- [Work order]
Render each of the records below as a numbered list of its lines, omitting any blank lines.

- [Material shown]
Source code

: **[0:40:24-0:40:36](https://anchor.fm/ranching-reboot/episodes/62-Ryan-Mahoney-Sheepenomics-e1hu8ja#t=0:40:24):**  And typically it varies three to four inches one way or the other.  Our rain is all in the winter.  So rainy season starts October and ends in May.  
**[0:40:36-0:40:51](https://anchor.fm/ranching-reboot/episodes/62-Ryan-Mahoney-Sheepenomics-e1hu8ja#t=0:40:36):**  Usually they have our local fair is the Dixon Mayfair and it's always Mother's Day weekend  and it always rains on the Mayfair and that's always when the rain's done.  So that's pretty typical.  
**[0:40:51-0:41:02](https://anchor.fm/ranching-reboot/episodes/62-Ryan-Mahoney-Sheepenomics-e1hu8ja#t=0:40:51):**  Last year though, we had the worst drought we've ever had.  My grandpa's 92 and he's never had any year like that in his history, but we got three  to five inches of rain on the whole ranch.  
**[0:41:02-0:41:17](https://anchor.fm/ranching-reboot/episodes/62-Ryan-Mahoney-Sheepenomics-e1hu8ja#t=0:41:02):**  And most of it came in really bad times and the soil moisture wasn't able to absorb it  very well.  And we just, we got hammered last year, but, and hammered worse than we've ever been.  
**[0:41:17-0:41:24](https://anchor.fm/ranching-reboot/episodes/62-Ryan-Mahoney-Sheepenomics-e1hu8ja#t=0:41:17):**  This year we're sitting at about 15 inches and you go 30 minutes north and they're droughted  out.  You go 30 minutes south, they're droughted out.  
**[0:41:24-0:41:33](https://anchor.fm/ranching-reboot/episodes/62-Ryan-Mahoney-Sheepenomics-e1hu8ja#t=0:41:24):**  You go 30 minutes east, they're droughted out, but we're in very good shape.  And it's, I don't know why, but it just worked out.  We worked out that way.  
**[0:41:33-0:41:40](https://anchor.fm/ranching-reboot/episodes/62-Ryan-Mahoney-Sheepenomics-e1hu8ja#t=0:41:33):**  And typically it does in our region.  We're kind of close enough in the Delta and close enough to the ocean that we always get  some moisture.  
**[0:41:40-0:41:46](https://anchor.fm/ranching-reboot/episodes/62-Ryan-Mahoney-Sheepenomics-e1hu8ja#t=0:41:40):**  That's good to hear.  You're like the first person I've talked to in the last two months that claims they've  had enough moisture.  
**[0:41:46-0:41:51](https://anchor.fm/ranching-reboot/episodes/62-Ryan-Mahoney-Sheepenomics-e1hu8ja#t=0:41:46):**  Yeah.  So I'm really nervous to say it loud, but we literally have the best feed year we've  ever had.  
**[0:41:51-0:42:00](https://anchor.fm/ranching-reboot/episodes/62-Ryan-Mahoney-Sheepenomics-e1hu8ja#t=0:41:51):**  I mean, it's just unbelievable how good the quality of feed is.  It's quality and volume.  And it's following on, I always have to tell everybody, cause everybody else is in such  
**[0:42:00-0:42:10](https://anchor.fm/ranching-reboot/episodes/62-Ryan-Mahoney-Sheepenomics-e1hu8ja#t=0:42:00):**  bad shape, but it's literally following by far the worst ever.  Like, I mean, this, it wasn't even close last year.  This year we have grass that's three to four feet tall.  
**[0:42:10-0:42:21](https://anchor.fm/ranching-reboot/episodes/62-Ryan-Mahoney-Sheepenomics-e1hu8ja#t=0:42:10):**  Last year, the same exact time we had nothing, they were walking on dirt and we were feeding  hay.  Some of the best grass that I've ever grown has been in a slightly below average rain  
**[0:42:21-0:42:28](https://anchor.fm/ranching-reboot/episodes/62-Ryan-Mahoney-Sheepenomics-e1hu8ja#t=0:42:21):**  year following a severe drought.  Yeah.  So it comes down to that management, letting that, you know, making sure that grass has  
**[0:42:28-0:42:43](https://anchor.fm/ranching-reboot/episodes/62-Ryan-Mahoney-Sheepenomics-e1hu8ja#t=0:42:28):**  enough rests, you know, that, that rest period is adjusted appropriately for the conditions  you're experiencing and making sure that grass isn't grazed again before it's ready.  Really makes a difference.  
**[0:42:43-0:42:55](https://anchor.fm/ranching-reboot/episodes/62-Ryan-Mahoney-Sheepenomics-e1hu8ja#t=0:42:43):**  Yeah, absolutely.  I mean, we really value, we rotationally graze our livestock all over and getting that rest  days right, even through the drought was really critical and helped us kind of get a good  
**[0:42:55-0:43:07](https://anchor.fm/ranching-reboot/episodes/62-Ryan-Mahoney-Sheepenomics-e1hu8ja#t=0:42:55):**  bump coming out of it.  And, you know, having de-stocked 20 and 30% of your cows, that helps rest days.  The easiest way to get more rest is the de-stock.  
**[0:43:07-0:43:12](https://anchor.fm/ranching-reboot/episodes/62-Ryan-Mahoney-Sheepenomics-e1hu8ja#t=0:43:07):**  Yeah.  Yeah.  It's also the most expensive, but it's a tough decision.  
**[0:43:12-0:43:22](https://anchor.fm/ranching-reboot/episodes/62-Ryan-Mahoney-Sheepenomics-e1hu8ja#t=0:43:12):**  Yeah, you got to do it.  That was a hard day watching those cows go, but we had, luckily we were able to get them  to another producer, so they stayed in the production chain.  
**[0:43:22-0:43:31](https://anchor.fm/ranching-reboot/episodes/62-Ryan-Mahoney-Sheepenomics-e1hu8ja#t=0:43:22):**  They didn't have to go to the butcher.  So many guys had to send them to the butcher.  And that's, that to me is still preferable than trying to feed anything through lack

- [Exercise response]
1. Source code
2. : **[0:40:24-0:40:36](https://anchor.fm/ranching-reboot/episodes/62-Ryan-Mahoney-Sheepenomics-e1hu8ja#t=0:40:24):**  And typically it varies three to four inches one way or the other.  Our rain is all in the winter.  So rainy season starts October and ends in May.  
3. **[0:40:36-0:40:51](https://anchor.fm/ranching-reboot/episodes/62-Ryan-Mahoney-Sheepenomics-e1hu8ja#t=0:40:36):**  Usually they have our local fair is the Dixon Mayfair and it's always Mother's Day weekend  and it always rains on the Mayfair and that's always when the rain's done.  So that's pretty typical.  
4. **[0:40:51-0:41:02](https://anchor.fm/ranching-reboot/episodes/62-Ryan-Mahoney-Sheepenomics-e1hu8ja#t=0:40:51):**  Last year though, we had the worst drought we've ever had.  My grandpa's 92 and he's never had any year like that in his history, but we got three  to five inches of rain on the whole ranch.  
5. **[0:41:02-0:41:17](https://anchor.fm/ranching-reboot/episodes/62-Ryan-Mahoney-Sheepenomics-e1hu8ja#t=0:41:02):**  And most of it came in really bad times and the soil moisture wasn't able to absorb it  very well.  And we just, we got hammered last year, but, and hammered worse than we've ever been.  
6. **[0:41:17-0:41:24](https://anchor.fm/ranching-reboot/episodes/62-Ryan-Mahoney-Sheepenomics-e1hu8ja#t=0:41:17):**  This year we're sitting at about 15 inches and you go 30 minutes north and they're droughted  out.  You go 30 minutes south, they're droughted out.  
7. **[0:41:24-0:41:33](https://anchor.fm/ranching-reboot/episodes/62-Ryan-Mahoney-Sheepenomics-e1hu8ja#t=0:41:24):**  You go 30 minutes east, they're droughted out, but we're in very good shape.  And it's, I don't know why, but it just worked out.  We worked out that way.  
8. **[0:41:33-0:41:40](https://anchor.fm/ranching-reboot/episodes/62-Ryan-Mahoney-Sheepenomics-e1hu8ja#t=0:41:33):**  And typically it does in our region.  We're kind of close enough in the Delta and close enough to the ocean that we always get  some moisture.  
9. **[0:41:40-0:41:46](https://anchor.fm/ranching-reboot/episodes/62-Ryan-Mahoney-Sheepenomics-e1hu8ja#t=0:41:40):**  That's good to hear.  You're like the first person I've talked to in the last two months that claims they've  had enough moisture.  
10. **[0:41:46-0:41:51](https://anchor.fm/ranching-reboot/episodes/62-Ryan-Mahoney-Sheepenomics-e1hu8ja#t=0:41:46):**  Yeah.  So I'm really nervous to say it loud, but we literally have the best feed year we've  ever had.  
11. **[0:41:51-0:42:00](https://anchor.fm/ranching-reboot/episodes/62-Ryan-Mahoney-Sheepenomics-e1hu8ja#t=0:41:51):**  I mean, it's just unbelievable how good the quality of feed is.  It's quality and volume.  And it's following on, I always have to tell everybody, cause everybody else is in such  
12. **[0:42:00-0:42:10](https://anchor.fm/ranching-reboot/episodes/62-Ryan-Mahoney-Sheepenomics-e1hu8ja#t=0:42:00):**  bad shape, but it's literally following by far the worst ever.  Like, I mean, this, it wasn't even close last year.  This year we have grass that's three to four feet tall.  
13. **[0:42:10-0:42:21](https://anchor.fm/ranching-reboot/episodes/62-Ryan-Mahoney-Sheepenomics-e1hu8ja#t=0:42:10):**  Last year, the same exact time we had nothing, they were walking on dirt and we were feeding  hay.  Some of the best grass that I've ever grown has been in a slightly below average rain  
14. **[0:42:21-0:42:28](https://anchor.fm/ranching-reboot/episodes/62-Ryan-Mahoney-Sheepenomics-e1hu8ja#t=0:42:21):**  year following a severe drought.  Yeah.  So it comes down to that management, letting that, you know, making sure that grass has  
15. **[0:42:28-0:42:43](https://anchor.fm/ranching-reboot/episodes/62-Ryan-Mahoney-Sheepenomics-e1hu8ja#t=0:42:28):**  enough rests, you know, that, that rest period is adjusted appropriately for the conditions  you're experiencing and making sure that grass isn't grazed again before it's ready.  Really makes a difference.  
16. **[0:42:43-0:42:55](https://anchor.fm/ranching-reboot/episodes/62-Ryan-Mahoney-Sheepenomics-e1hu8ja#t=0:42:43):**  Yeah, absolutely.  I mean, we really value, we rotationally graze our livestock all over and getting that rest  days right, even through the drought was really critical and helped us kind of get a good  
17. **[0:42:55-0:43:07](https://anchor.fm/ranching-reboot/episodes/62-Ryan-Mahoney-Sheepenomics-e1hu8ja#t=0:42:55):**  bump coming out of it.  And, you know, having de-stocked 20 and 30% of your cows, that helps rest days.  The easiest way to get more rest is the de-stock.  
18. **[0:43:07-0:43:12](https://anchor.fm/ranching-reboot/episodes/62-Ryan-Mahoney-Sheepenomics-e1hu8ja#t=0:43:07):**  Yeah.  Yeah.  It's also the most expensive, but it's a tough decision.  
19. **[0:43:12-0:43:22](https://anchor.fm/ranching-reboot/episodes/62-Ryan-Mahoney-Sheepenomics-e1hu8ja#t=0:43:12):**  Yeah, you got to do it.  That was a hard day watching those cows go, but we had, luckily we were able to get them  to another producer, so they stayed in the production chain.  
20. **[0:43:22-0:43:31](https://anchor.fm/ranching-reboot/episodes/62-Ryan-Mahoney-Sheepenomics-e1hu8ja#t=0:43:22):**  They didn't have to go to the butcher.  So many guys had to send them to the butcher.  And that's, that to me is still preferable than trying to feed anything through lack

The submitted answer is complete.